## Your goal:
The lines of the records that include "format" should all be copied.
Data listing Start Marker
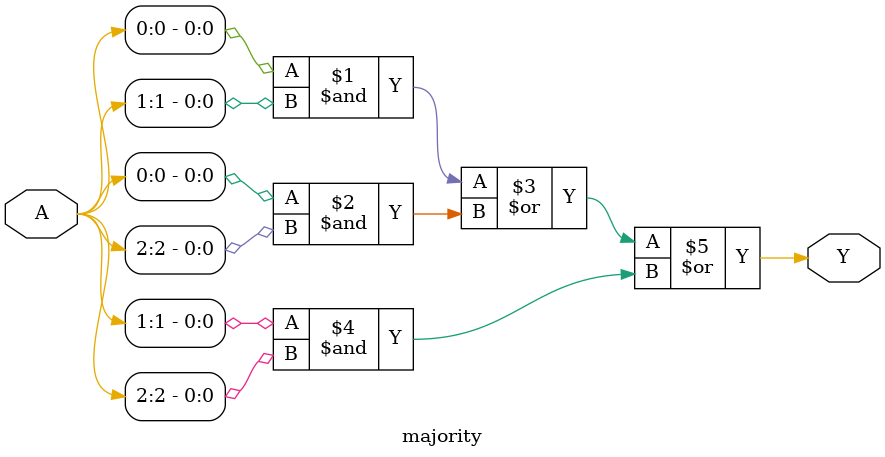
<source format=v>
module majority(A, Y);

    input [2:0] A;
    output Y;

    assign Y = (A[0] & A [1]) | (A[0] & A[2]) | (A[1] & A[2]);

endmodule


</source>
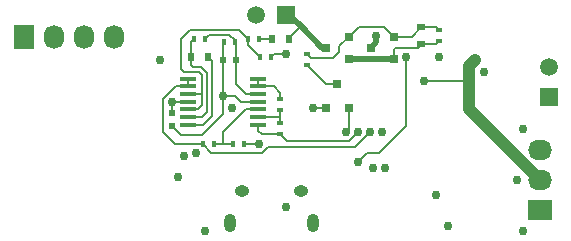
<source format=gbl>
G04 #@! TF.FileFunction,Copper,L4,Bot,Signal*
%FSLAX46Y46*%
G04 Gerber Fmt 4.6, Leading zero omitted, Abs format (unit mm)*
G04 Created by KiCad (PCBNEW 4.0.2-stable) date Sun 10 Apr 2016 09:46:26 PM EDT*
%MOMM*%
G01*
G04 APERTURE LIST*
%ADD10C,0.150000*%
%ADD11R,1.727200X2.032000*%
%ADD12O,1.727200X2.032000*%
%ADD13R,1.500000X1.500000*%
%ADD14C,1.500000*%
%ADD15R,1.450000X0.450000*%
%ADD16R,2.032000X1.727200*%
%ADD17O,2.032000X1.727200*%
%ADD18R,0.600000X0.500000*%
%ADD19R,0.500000X0.600000*%
%ADD20O,1.250000X0.950000*%
%ADD21O,1.000000X1.550000*%
%ADD22R,0.800100X0.800100*%
%ADD23R,0.400000X0.600000*%
%ADD24R,0.600000X0.400000*%
%ADD25R,0.600000X0.700000*%
%ADD26R,0.700000X0.600000*%
%ADD27C,0.762000*%
%ADD28C,0.203200*%
%ADD29C,1.000000*%
%ADD30C,0.500000*%
G04 APERTURE END LIST*
D10*
D11*
X176657000Y-137033000D03*
D12*
X179197000Y-137033000D03*
X181737000Y-137033000D03*
X184277000Y-137033000D03*
D13*
X198882000Y-135128000D03*
D14*
X196342000Y-135128000D03*
D13*
X221107000Y-142113000D03*
D14*
X221107000Y-139573000D03*
D15*
X190598000Y-144444000D03*
X190598000Y-143794000D03*
X190598000Y-143144000D03*
X190598000Y-142494000D03*
X190598000Y-141844000D03*
X190598000Y-141194000D03*
X190598000Y-140544000D03*
X196498000Y-140544000D03*
X196498000Y-141194000D03*
X196498000Y-141844000D03*
X196498000Y-142494000D03*
X196498000Y-143144000D03*
X196498000Y-143794000D03*
X196498000Y-144444000D03*
D16*
X220357000Y-151638000D03*
D17*
X220357000Y-149098000D03*
X220357000Y-146558000D03*
D18*
X194606000Y-138938000D03*
X193506000Y-138938000D03*
D19*
X189230000Y-143468000D03*
X189230000Y-144568000D03*
D20*
X195111100Y-150075460D03*
X200111100Y-150075460D03*
D21*
X194111100Y-152775460D03*
X201111100Y-152775460D03*
D22*
X204150000Y-142986760D03*
X202250000Y-142986760D03*
X203200000Y-140987780D03*
X204200760Y-136972000D03*
X204200760Y-138872000D03*
X202201780Y-137922000D03*
X208010760Y-136972000D03*
X208010760Y-138872000D03*
X206011780Y-137922000D03*
D23*
X196538000Y-137160000D03*
X195638000Y-137160000D03*
X196654000Y-138684000D03*
X197554000Y-138684000D03*
D24*
X200660000Y-139388000D03*
X200660000Y-138488000D03*
X211836000Y-136456000D03*
X211836000Y-137356000D03*
D23*
X191066000Y-137160000D03*
X191966000Y-137160000D03*
X194506000Y-137414000D03*
X193606000Y-137414000D03*
X192728000Y-146050000D03*
X191828000Y-146050000D03*
D24*
X198374000Y-143198000D03*
X198374000Y-142298000D03*
D23*
X194368000Y-146050000D03*
X195268000Y-146050000D03*
D24*
X198374000Y-144330000D03*
X198374000Y-145230000D03*
D25*
X199074000Y-137160000D03*
X197674000Y-137160000D03*
X192216000Y-138684000D03*
X190816000Y-138684000D03*
D26*
X210312000Y-137606000D03*
X210312000Y-136206000D03*
D27*
X210566000Y-140716000D03*
X214884000Y-138922000D03*
X203962000Y-145034000D03*
X204978000Y-147574000D03*
X209042000Y-138684000D03*
X204978000Y-145034000D03*
X205994000Y-145034000D03*
X206502000Y-136906000D03*
X198882000Y-138430000D03*
X196596000Y-146050000D03*
X193548000Y-141986000D03*
X191262000Y-146812000D03*
X188222000Y-138938000D03*
X211852000Y-138684000D03*
X206248000Y-148082000D03*
X218948000Y-144780000D03*
X215646000Y-139954000D03*
X198882000Y-151384000D03*
X192024000Y-153416000D03*
X218440000Y-149098000D03*
X211582000Y-150368000D03*
X218948000Y-153416000D03*
X189738000Y-148844000D03*
X194310000Y-143002000D03*
X190246000Y-147066000D03*
X189230000Y-142494000D03*
X207010000Y-145034000D03*
X201168000Y-143002000D03*
X212598000Y-153023000D03*
X207264000Y-148082000D03*
D28*
X210566000Y-140716000D02*
X214376000Y-140716000D01*
D29*
X214884000Y-138938000D02*
X214376000Y-139446000D01*
X214376000Y-139446000D02*
X214376000Y-140716000D01*
D30*
X214884000Y-138922000D02*
X214884000Y-138938000D01*
D29*
X214376000Y-143117000D02*
X220357000Y-149098000D01*
X214376000Y-140716000D02*
X214376000Y-143117000D01*
D28*
X204150000Y-144846000D02*
X204150000Y-142986760D01*
X203962000Y-145034000D02*
X204150000Y-144846000D01*
X204978000Y-147574000D02*
X205740000Y-146812000D01*
X209042000Y-144526000D02*
X209042000Y-138684000D01*
X206756000Y-146812000D02*
X209042000Y-144526000D01*
X205740000Y-146812000D02*
X206756000Y-146812000D01*
X204978000Y-145034000D02*
X204216000Y-145796000D01*
X198940000Y-145796000D02*
X198374000Y-145230000D01*
X204216000Y-145796000D02*
X198940000Y-145796000D01*
X196498000Y-144444000D02*
X196498000Y-144936000D01*
X196792000Y-145230000D02*
X198374000Y-145230000D01*
X196498000Y-144936000D02*
X196792000Y-145230000D01*
X190598000Y-141194000D02*
X189514000Y-141194000D01*
X189484000Y-146050000D02*
X191828000Y-146050000D01*
X188468000Y-145034000D02*
X189484000Y-146050000D01*
X188468000Y-142240000D02*
X188468000Y-145034000D01*
X189514000Y-141194000D02*
X188468000Y-142240000D01*
X197358000Y-146304000D02*
X204724000Y-146304000D01*
X205994000Y-145034000D02*
X204724000Y-146304000D01*
X191828000Y-146108000D02*
X192532000Y-146812000D01*
X192532000Y-146812000D02*
X196850000Y-146812000D01*
X196850000Y-146812000D02*
X197358000Y-146304000D01*
X191828000Y-146108000D02*
X191828000Y-146050000D01*
X190598000Y-140544000D02*
X190598000Y-141194000D01*
D30*
X206011780Y-137922000D02*
X206502000Y-137431780D01*
X206502000Y-137431780D02*
X206502000Y-136906000D01*
D28*
X198882000Y-138430000D02*
X197808000Y-138430000D01*
X197808000Y-138430000D02*
X197554000Y-138684000D01*
X195268000Y-146050000D02*
X196596000Y-146050000D01*
X193548000Y-141986000D02*
X194564000Y-141986000D01*
X195072000Y-142494000D02*
X196498000Y-142494000D01*
X194564000Y-141986000D02*
X195072000Y-142494000D01*
X193548000Y-141986000D02*
X193548000Y-143510000D01*
X189950000Y-145288000D02*
X189230000Y-144568000D01*
X191770000Y-145288000D02*
X189950000Y-145288000D01*
X193548000Y-143510000D02*
X191770000Y-145288000D01*
X193548000Y-138980000D02*
X193548000Y-141986000D01*
X193548000Y-138980000D02*
X193506000Y-138938000D01*
X193606000Y-137414000D02*
X193506000Y-137514000D01*
X193506000Y-137514000D02*
X193506000Y-138938000D01*
X193606000Y-138838000D02*
X193506000Y-138938000D01*
D30*
X211852000Y-138684000D02*
X211836000Y-138684000D01*
D28*
X189230000Y-143468000D02*
X189230000Y-142494000D01*
X189230000Y-142494000D02*
X190598000Y-142494000D01*
X202250000Y-142986760D02*
X202234760Y-143002000D01*
X202234760Y-143002000D02*
X201168000Y-143002000D01*
D30*
X212598000Y-153023000D02*
X212598000Y-152908000D01*
D28*
X194606000Y-138938000D02*
X194606000Y-141012000D01*
X195438000Y-141844000D02*
X196498000Y-141844000D01*
X194606000Y-141012000D02*
X195438000Y-141844000D01*
X194506000Y-137414000D02*
X194606000Y-137514000D01*
X194606000Y-137514000D02*
X194606000Y-138938000D01*
X194506000Y-137414000D02*
X194506000Y-137254402D01*
X194506000Y-137254402D02*
X194056000Y-136804402D01*
X194056000Y-136804402D02*
X192321598Y-136804402D01*
X192321598Y-136804402D02*
X191966000Y-137160000D01*
X194506000Y-138838000D02*
X194606000Y-138938000D01*
D30*
X198882000Y-135128000D02*
X199136000Y-135128000D01*
X199136000Y-135128000D02*
X200088500Y-136080500D01*
X200088500Y-136080500D02*
X201930000Y-137922000D01*
X201930000Y-137922000D02*
X202201780Y-137922000D01*
D28*
X199074000Y-137160000D02*
X199074000Y-137095000D01*
X199074000Y-137095000D02*
X200088500Y-136080500D01*
X190598000Y-144444000D02*
X191852000Y-144444000D01*
X191852000Y-144444000D02*
X192582804Y-143713196D01*
X192582804Y-143713196D02*
X192582804Y-139050804D01*
X192582804Y-139050804D02*
X192216000Y-138684000D01*
X190816000Y-138684000D02*
X190816000Y-139355598D01*
X190816000Y-139355598D02*
X191008000Y-139547598D01*
X190816000Y-137410000D02*
X190816000Y-138684000D01*
X191008000Y-139547598D02*
X191684338Y-139547598D01*
X191684338Y-139547598D02*
X192176402Y-140039662D01*
X192176402Y-140039662D02*
X192176402Y-143357598D01*
X192176402Y-143357598D02*
X191740000Y-143794000D01*
X191740000Y-143794000D02*
X190598000Y-143794000D01*
X191066000Y-137160000D02*
X190816000Y-137410000D01*
X208010760Y-138872000D02*
X208010760Y-138064240D01*
X208010760Y-138064240D02*
X208153000Y-137922000D01*
D30*
X204200760Y-138872000D02*
X208010760Y-138872000D01*
D28*
X211836000Y-137356000D02*
X211586000Y-137606000D01*
X208153000Y-137922000D02*
X209996000Y-137922000D01*
X210312000Y-137606000D02*
X210312000Y-137606000D01*
X209996000Y-137922000D02*
X210312000Y-137606000D01*
X211586000Y-137606000D02*
X210312000Y-137606000D01*
X210312000Y-136206000D02*
X209546000Y-136972000D01*
X210312000Y-136206000D02*
X211586000Y-136206000D01*
X200660000Y-138488000D02*
X200983000Y-138811000D01*
X204150000Y-136972000D02*
X204200760Y-136972000D01*
X203327000Y-137795000D02*
X204150000Y-136972000D01*
X203327000Y-138303000D02*
X203327000Y-137795000D01*
X202819000Y-138811000D02*
X203327000Y-138303000D01*
X200983000Y-138811000D02*
X202819000Y-138811000D01*
X204200760Y-136972000D02*
X205028760Y-136144000D01*
X205028760Y-136144000D02*
X207182760Y-136144000D01*
X207182760Y-136144000D02*
X208010760Y-136972000D01*
X209546000Y-136972000D02*
X208010760Y-136972000D01*
X200683240Y-138488000D02*
X200660000Y-138488000D01*
X200660000Y-138488000D02*
X200718000Y-138430000D01*
X211586000Y-136206000D02*
X211836000Y-136456000D01*
X190598000Y-141844000D02*
X191770000Y-141844000D01*
X191770000Y-141844000D02*
X191770000Y-141732000D01*
X190754000Y-136398000D02*
X189992000Y-137160000D01*
X195638000Y-137160000D02*
X194876000Y-136398000D01*
X190754000Y-136398000D02*
X194876000Y-136398000D01*
X191374000Y-143144000D02*
X190598000Y-143144000D01*
X191770000Y-142748000D02*
X191374000Y-143144000D01*
X191770000Y-140208000D02*
X191770000Y-141732000D01*
X191770000Y-141732000D02*
X191770000Y-142748000D01*
X191516000Y-139954000D02*
X191770000Y-140208000D01*
X190246000Y-139954000D02*
X191516000Y-139954000D01*
X189992000Y-139700000D02*
X190246000Y-139954000D01*
X189992000Y-137160000D02*
X189992000Y-139700000D01*
X195638000Y-137160000D02*
X195638000Y-137668000D01*
X195638000Y-137668000D02*
X196654000Y-138684000D01*
X196498000Y-143794000D02*
X198374000Y-143794000D01*
X198374000Y-143794000D02*
X198374000Y-143764000D01*
X198374000Y-143198000D02*
X198374000Y-143764000D01*
X198374000Y-143764000D02*
X198374000Y-144330000D01*
X198374000Y-143198000D02*
X198178000Y-143198000D01*
X198374000Y-142298000D02*
X198432000Y-142298000D01*
X196498000Y-141194000D02*
X197836000Y-141194000D01*
X198374000Y-141732000D02*
X198374000Y-142298000D01*
X197836000Y-141194000D02*
X198374000Y-141732000D01*
X196498000Y-141194000D02*
X196498000Y-140544000D01*
X200660000Y-139388000D02*
X202259780Y-140987780D01*
X202259780Y-140987780D02*
X203200000Y-140987780D01*
X196498000Y-143144000D02*
X195438000Y-143144000D01*
X193548000Y-145034000D02*
X193548000Y-146050000D01*
X195438000Y-143144000D02*
X193548000Y-145034000D01*
X192728000Y-146050000D02*
X193548000Y-146050000D01*
X193548000Y-146050000D02*
X194368000Y-146050000D01*
X197674000Y-137160000D02*
X196538000Y-137160000D01*
M02*

</source>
Data listing End Marker
## Task result:
<source format=v>
<source format=gbl>
G04 Gerber Fmt 4.6, Leading zero omitted, Abs format (unit mm)*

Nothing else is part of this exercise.